En dernier lieu, contrairement à ce que fait valoir la commune de Dijon, les comptes prévisionnels d’exploitation déficitaires sont sans incidence sur le montant de l’indemnité d’imprévision, déterminée au vu du déficit d’exploitation réellement subi pendant la seule période impactée par l’événement imprévisible. En revanche, il est de jurisprudence constante qu’une petite partie de l’indemnité d’imprévision, évaluée de 5 à 10% et correspondant au risque d’exploitation que doit supporter le cocontractant, est laissée à la charge de ce dernier (voir en ce sens, les conclusions de Gilles Pellissier dans l’affaire Société Alliance, précédemment citée). Pour établir le montant restant à la charge du délégataire, le juge tient compte de la situation financière de l’entreprise, des bénéfices réalisés dans le passé et des avantages escomptés pour l’avenir, du caractère plus ou moins précaire de l’exploitation et de la diligence apportée par le contractant pour surmonter les difficultés.

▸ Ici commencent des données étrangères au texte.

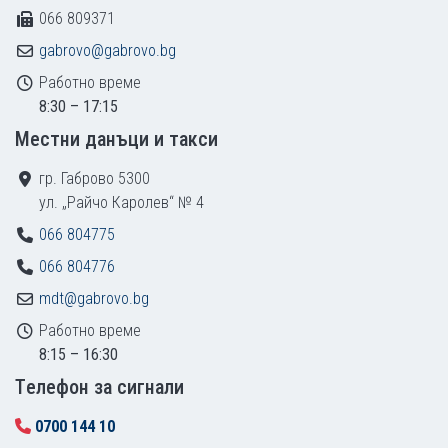
066 809371
gabrovo@gabrovo.bg
Работно време
8:30 – 17:15
Местни данъци и такси
гр. Габрово 5300
ул. „Райчо Каролев“ № 4
066 804775
066 804776
mdt@gabrovo.bg
Работно време
8:15 – 16:30
Tелефон за сигнали
0700 144 10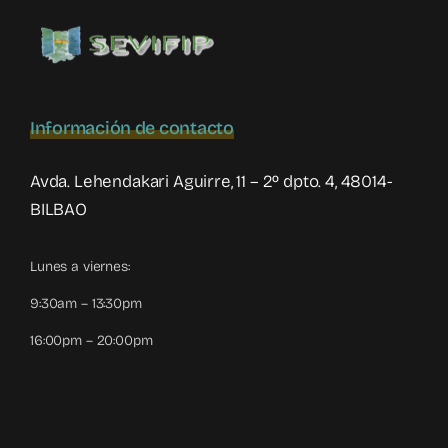
Congreso
Nacional
de
Violencia
Filio-
Parental
Información de contacto
Avda. Lehendakari Aguirre, 11 – 2º dpto. 4, 48014-
BILBAO
Lunes a viernes:
9:30am – 13:30pm
16:00pm – 20:00pm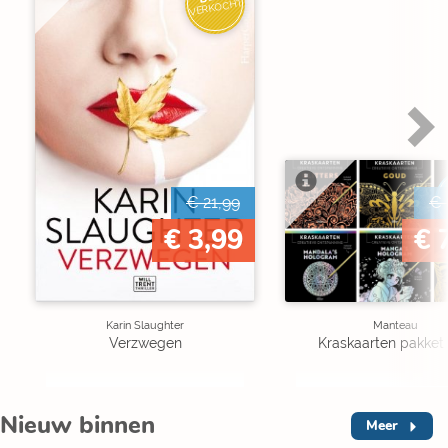
VERKOCHT
€ 21,99
€ 
€ 3,99
€ 
Karin Slaughter
Manteau
Verzwegen
Kraskaarten pakket 
Nieuw binnen
Meer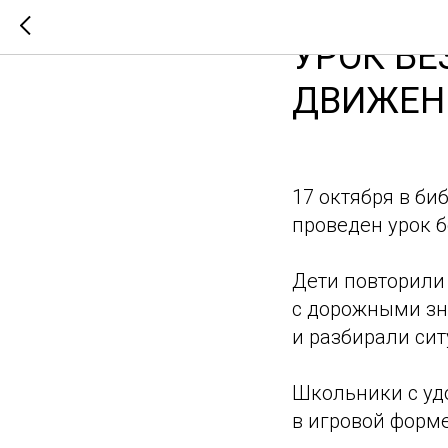
УРОК БЕ
ДВИЖЕН
17 октября в би
проведен урок б
Дети повторили
с дорожными зн
и разбирали сит
Школьники с уд
в игровой форме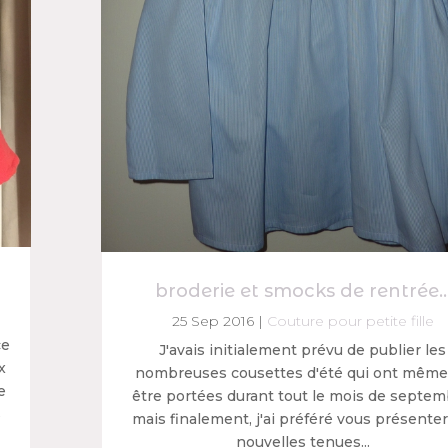
broderie et smocks de rentrée
25 Sep 2016
|
Couture pour petite fille
ce
J'avais initialement prévu de publier les
x
nombreuses cousettes d'été qui ont même
e
être portées durant tout le mois de septem
s
mais finalement, j'ai préféré vous présenter
nouvelles tenues...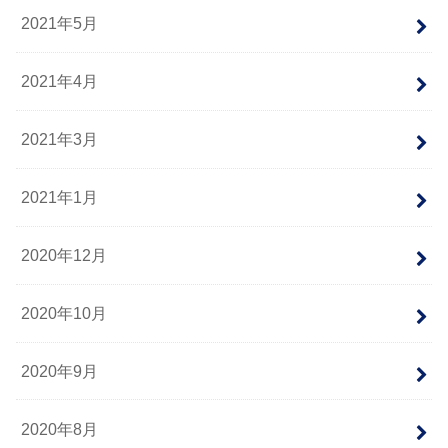
2021年5月
2021年4月
2021年3月
2021年1月
2020年12月
2020年10月
2020年9月
2020年8月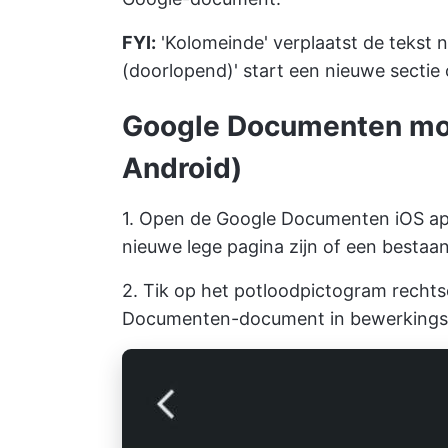
FYI:
'Kolomeinde' verplaatst de tekst 
(doorlopend)' start een nieuwe sectie
Google Documenten mob
Android)
1. Open de Google Documenten iOS ap
nieuwe lege pagina zijn of een besta
2. Tik op het potloodpictogram recht
Documenten-document in bewerkings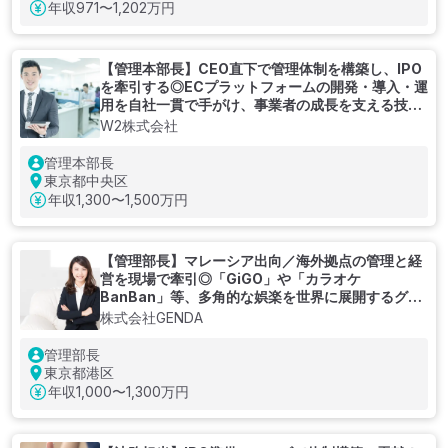
年収
971〜1,202万円
【管理本部長】CEO直下で管理体制を構築し、IPO
を牽引する◎ECプラットフォームの開発・導入・運
用を自社一貫で手がけ、事業者の成長を支える技術
力特化型企業
W2株式会社
管理本部長
東京都中央区
年収
1,300〜1,500万円
【管理部長】マレーシア出向／海外拠点の管理と経
営を現場で牽引◎「GiGO」や「カラオケ
BanBan」等、多角的な娯楽を世界に展開するグロ
ース上場企業
株式会社GENDA
管理部長
東京都港区
年収
1,000〜1,300万円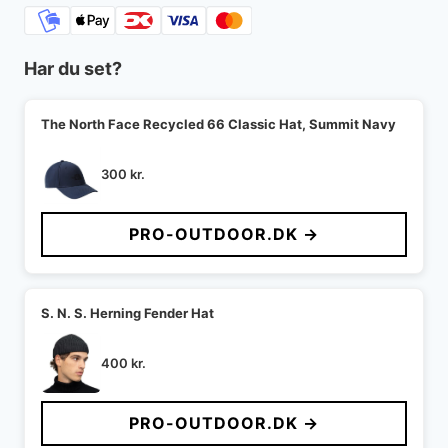
Har du set?
The North Face Recycled 66 Classic Hat, Summit Navy
300
kr.
PRO-OUTDOOR.DK →
S. N. S. Herning Fender Hat
400
kr.
PRO-OUTDOOR.DK →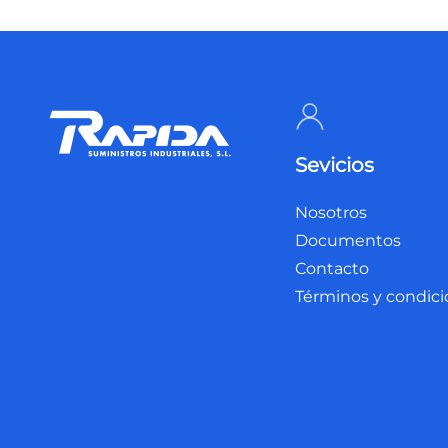
Sevicios
Nosotros
Documentos
Contacto
Términos y condic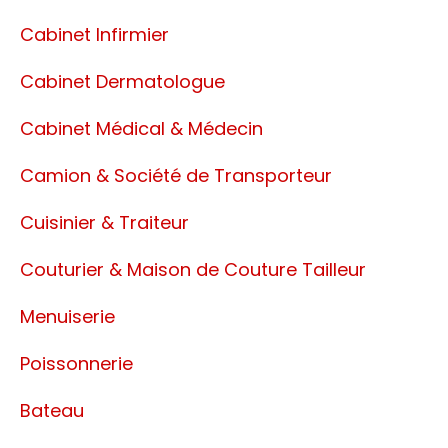
Cabinet Infirmier
Cabinet Dermatologue
Cabinet Médical & Médecin
Camion & Société de Transporteur
Cuisinier & Traiteur
Couturier & Maison de Couture Tailleur
Menuiserie
Poissonnerie
Bateau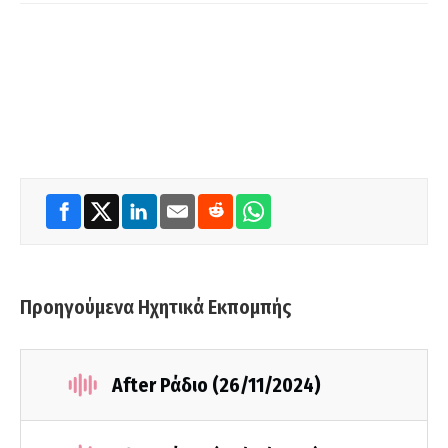
Προηγούμενα Ηχητικά Εκπομπής
After Ράδιο (26/11/2024)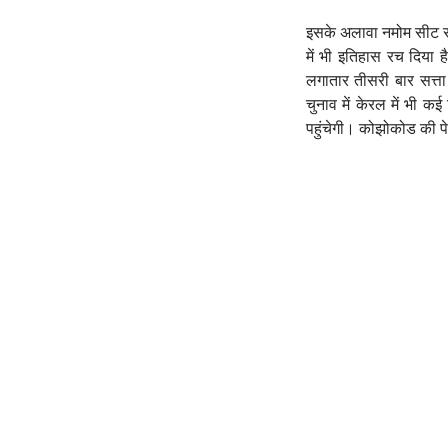
इसके अलावा नमोम सीट से
में भी इतिहास रच दिया ह
लगातार तीसरी बार सत्त
चुनाव में केरल में भी क
पहुंचेगी। कोझोकोड की प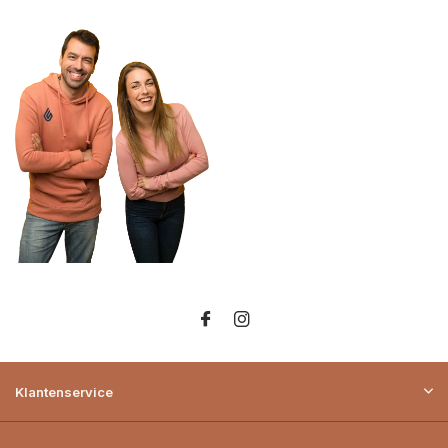
Klantenservice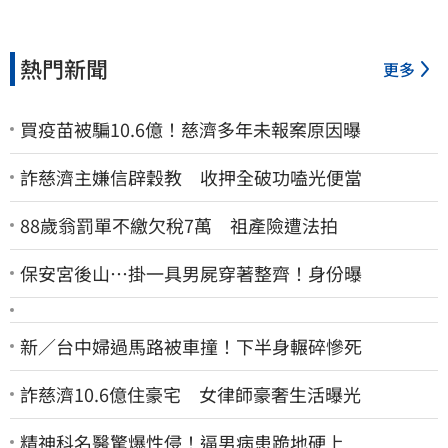
熱門新聞
更多
買疫苗被騙10.6億！慈濟多年未報案原因曝
詐慈濟主嫌信辟穀教 收押全破功嗑光便當
88歲翁罰單不繳欠稅7萬 祖產險遭法拍
保安宮後山…掛一具男屍穿著整齊！身份曝
新／台中婦過馬路被車撞！下半身輾碎慘死
詐慈濟10.6億住豪宅 女律師豪奢生活曝光
精神科名醫驚爆性侵！逼男病患跪地硬上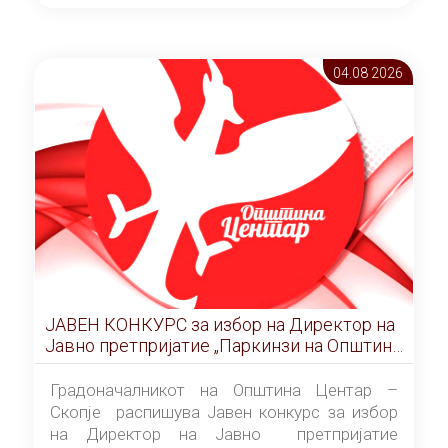
ОПШТИНА ЦЕНТАР Скопје Скопје
(„Службен гласник на Општина Центар
Скопје” број 9/2026), за времетраење од 3
04.08 2026
(три) години од денот на потпишувањето на
Договорот за закуп со најповолниот
понудувач.
ЈАВЕН КОНКУРС за избор на Директор на
Јавно претпријатие „Паркинзи на Општина
Центар“ – Скопје
Градоначалникот на Општина Центар –
Скопје распишува Јавен конкурс за избор
на Директор на Јавно претпријатие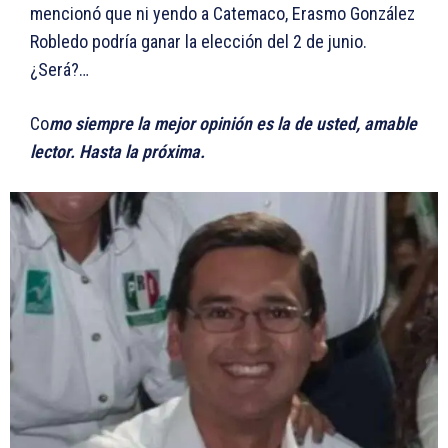
mencionó que ni yendo a Catemaco, Erasmo González
Robledo podría ganar la elección del 2 de junio.
¿Será?…
Co
mo siempre la mejor opinión es la de usted, amable
lector. Hasta la próxima.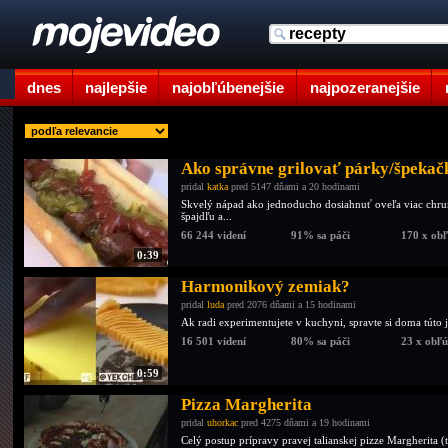
dnes
najlepšie
najobľúbenejšie
najpozeranejšie
Ako správne grilovať párky/špekač
pridal
katka
pred 5147 dňami a 20 hodinami
Skvelý nápad ako jednoducho dosiahnuť oveľa viac chru
špajdľu a...
66 244 videní
91% sa páči
170 x ob
0:39
Harmonikový zemiak?
pridal
luda
pred 2076 dňami a 15 hodinami
Ak radi experimentujete v kuchyni, spravte si doma tút
16 501 videní
80% sa páči
23 x obľ
0:59
Pizza Margherita
pridal
uhorkac
pred 4275 dňami a 19 hodinami
Celý postup prípravy pravej talianskej pizze Margherita (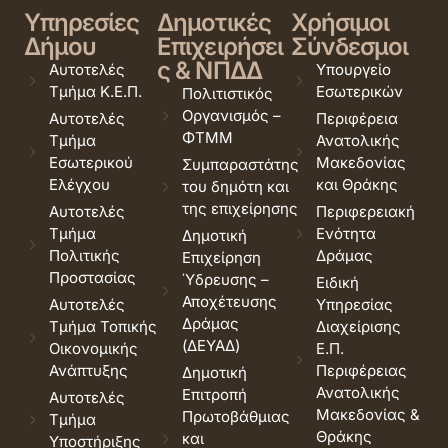
Υπηρεσίες
Δημοτικές
Χρήσιμοι
Δήμου
Επιχειρήσει
Σύνδεσμοι
ς & ΝΠΔΔ
Αυτοτελές
Υπουργείο
Τμήμα Κ.Ε.Π.
Εσωτερικών
Πολιτιστικός
Οργανισμός –
Αυτοτελές
Περιφέρεια
ΦΤΜΜ
Τμήμα
Ανατολικής
Εσωτερικού
Μακεδονίας
Συμπαραστάτης
Ελέγχου
και Θράκης
του δημότη και
της επιχείρησης
Αυτοτελές
Περιφερειακή
Τμήμα
Ενότητα
Δημοτική
Πολιτικής
Δράμας
Επιχείρηση
Προστασίας
Ύδρευσης –
Ειδική
Αποχέτευσης
Αυτοτελές
Υπηρεσίας
Δράμας
Τμήμα Τοπικής
Διαχείρισης
(ΔΕΥΑΔ)
Οικονομικής
Ε.Π.
Ανάπτυξης
Περιφέρειας
Δημοτική
Ανατολικής
Επιτροπή
Αυτοτελές
Μακεδονίας &
Πρωτοβάθμιας
Τμήμα
Θράκης
και
Υποστήριξης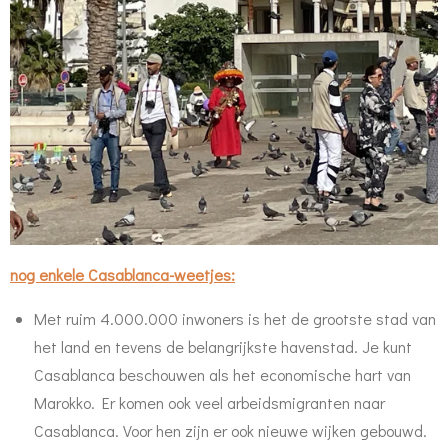
nog enkele Casablanca-weetjes:
Met ruim 4.000.000 inwoners is het de grootste stad van
het land en tevens de belangrijkste havenstad. Je kunt
Casablanca beschouwen als het economische hart van
Marokko. Er komen ook veel arbeidsmigranten naar
Casablanca. Voor hen zijn er ook nieuwe wijken gebouwd.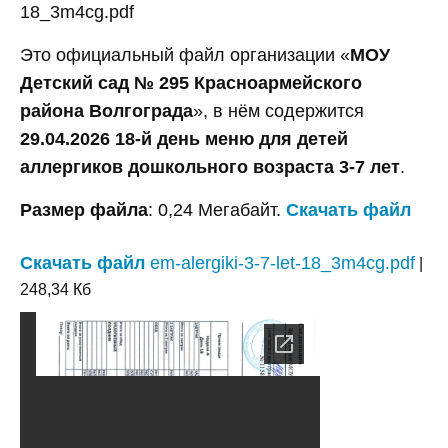
18_3m4cg.pdf
Это официальный файл организации «
МОУ
Детский сад № 295 Красноармейского
района Волгограда
», в нём содержится
29.04.2026 18-й день меню для детей
аллергиков дошкольного возраста 3-7 лет
.
Размер файла
: 0,24 Мегабайт.
Скачать файл
Скачать файл
em-alergiki-3-7-let-18_3m4cg.pdf
|
248,34 Кб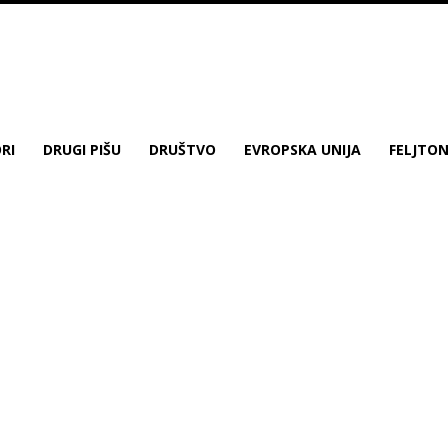
RI
DRUGI PIŠU
DRUŠTVO
EVROPSKA UNIJA
FELJTO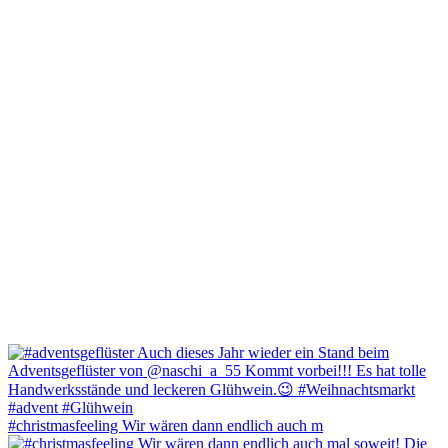
#christmasfeeling Wir wären dann endlich auch m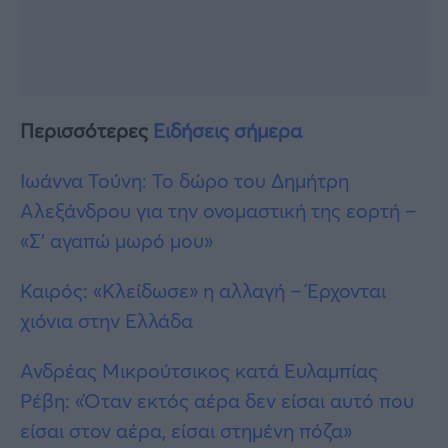
Περισσότερες
Ειδήσεις σήμερα
Ιωάννα Τούνη: Το δώρο του Δημήτρη
Αλεξάνδρου για την ονομαστική της εορτή –
«Σ’ αγαπώ μωρό μου»
Καιρός: «Κλείδωσε» η αλλαγή – Έρχονται
χιόνια στην Ελλάδα
Ανδρέας Μικρούτσικος κατά Ευλαμπίας
Ρέβη: «Όταν εκτός αέρα δεν είσαι αυτό που
είσαι στον αέρα, είσαι στημένη πόζα»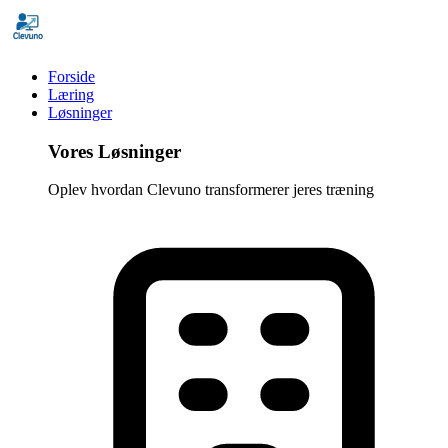
Forside
Læring
Løsninger
Vores Løsninger
Oplev hvordan Clevuno transformerer jeres træning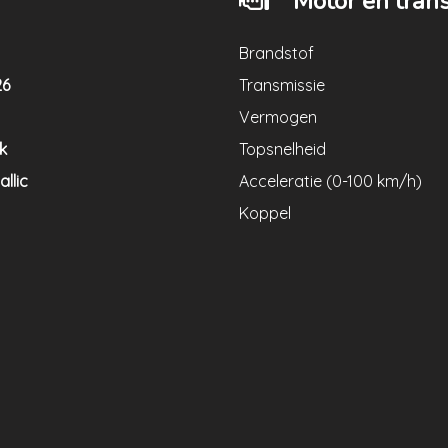
Motor en tran
Brandstof
26
Transmissie
Vermogen
k
Topsnelheid
llic
Acceleratie (0-100 km/h)
Koppel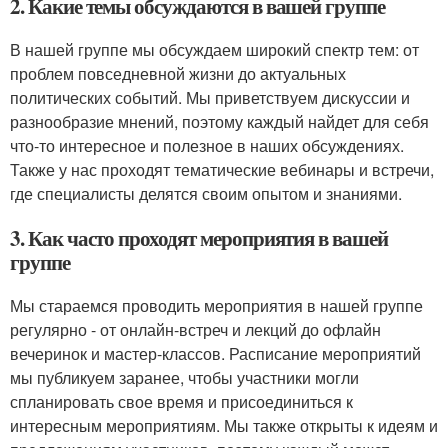
2. Какие темы обсуждаются в вашей группе
В нашей группе мы обсуждаем широкий спектр тем: от
проблем повседневной жизни до актуальных
политических событий. Мы приветствуем дискуссии и
разнообразие мнений, поэтому каждый найдет для себя
что-то интересное и полезное в наших обсуждениях.
Также у нас проходят тематические вебинары и встречи,
где специалисты делятся своим опытом и знаниями.
3. Как часто проходят мероприятия в вашей
группе
Мы стараемся проводить мероприятия в нашей группе
регулярно - от онлайн-встреч и лекций до офлайн
вечеринок и мастер-классов. Расписание мероприятий
мы публикуем заранее, чтобы участники могли
спланировать свое время и присоединиться к
интересным мероприятиям. Мы также открыты к идеям и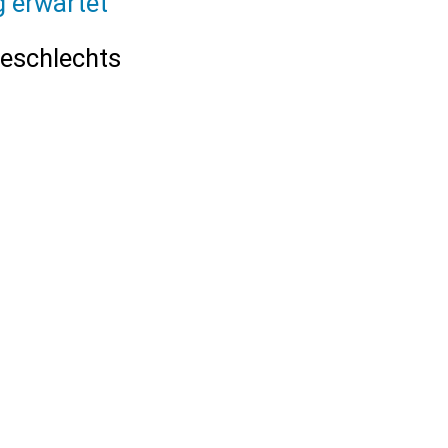
g erwartet
eschlechts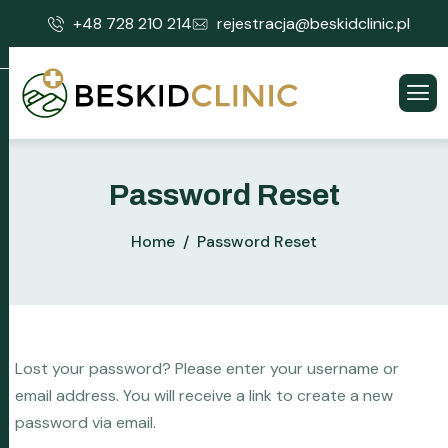
+48 728 210 214
rejestracja@beskidclinic.pl
Password Reset
Home
Password Reset
Lost your password? Please enter your username or
email address. You will receive a link to create a new
password via email.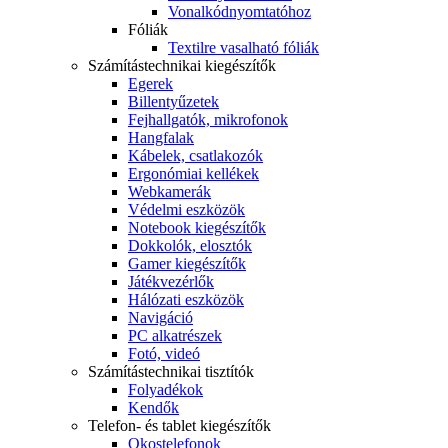
Vonalkódnyomtatóhoz
Fóliák
Textilre vasalható fóliák
Számítástechnikai kiegészítők
Egerek
Billentyűzetek
Fejhallgatók, mikrofonok
Hangfalak
Kábelek, csatlakozók
Ergonómiai kellékek
Webkamerák
Védelmi eszközök
Notebook kiegészítők
Dokkolók, elosztók
Gamer kiegészítők
Játékvezérlők
Hálózati eszközök
Navigáció
PC alkatrészek
Fotó, videó
Számítástechnikai tisztítók
Folyadékok
Kendők
Telefon- és tablet kiegészítők
Okostelefonok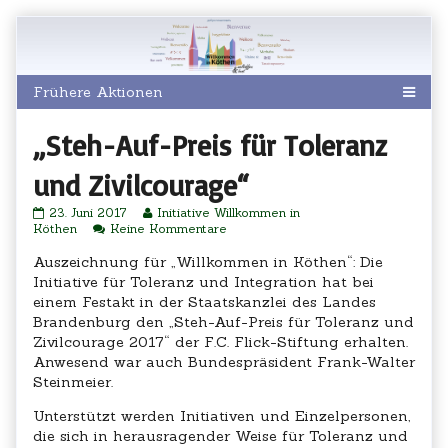
Skip
to
content
„Steh-Auf-Preis für Toleranz
und Zivilcourage“
„Steh-
Read
23. Juni 2017
Initiative Willkommen in
Auf-
more
zu
Köthen
Keine Kommentare
Preis
posts
„Steh-
für
by
Auf-
Auszeichnung für „Willkommen in Köthen“: Die
Toleranz
the
Preis
Initiative für Toleranz und Integration hat bei
und
author
für
einem Festakt in der Staatskanzlei des Landes
Zivilcourage“
of
Toleranz
Brandenburg den „Steh-Auf-Preis für Toleranz und
published
„Steh-
und
on
Auf-
Zivilcourage“
Zivilcourage 2017“ der F.C. Flick-Stiftung erhalten.
Preis
Anwesend war auch Bundespräsident Frank-Walter
für
Steinmeier.
Toleranz
und
Unterstützt werden Initiativen und Einzelpersonen,
Zivilcourage“,
die sich in herausragender Weise für Toleranz und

En l’espèce, vous relèverez du dossier que les comptes prévisionnels d’exploitation faisaient état d’un déficit chaque année sur la totalité du contrat, laissant entendre que le délégataire acceptait un risque d’exploitation certain. Mais vous observerez également que, en dehors de l’année 2020 en litige, les comptes d’exploitation ont en réalité été excédentaires, signe d’une bonne gestion par le délégataire. Enfin, vous constaterez que si le délégataire a été diligent pour informer le délégant de ses difficultés liées à la crise sanitaire et ainsi trouver des solutions pour permettre la continuité de l’exécution du contrat, le délégant a en revanche été assez peu réceptif à ces demandes puisqu’une offre d’indemnisation n’a été formulée que postérieurement à l’introduction de la présente requête. Au vu de l’ensemble de ces éléments, nous vous proposons une juste appréciation de l’indemnité d’imprévision à hauteur de 1 500 000 euros HT (soit un risque d’exploitation d’un peu plus de 9%). Cette somme portera intérêts au taux légal à compter du 27 avril 2021, date de réception du mémoire de réclamation et capitalisation des intérêts à compter du 27 avril 2022.
Telles sont nos conclusions dans cette affaire. La commune de Dijon versera en outre à Dijon Congrexpo une somme de 1 500 euros au titre des frais de justice.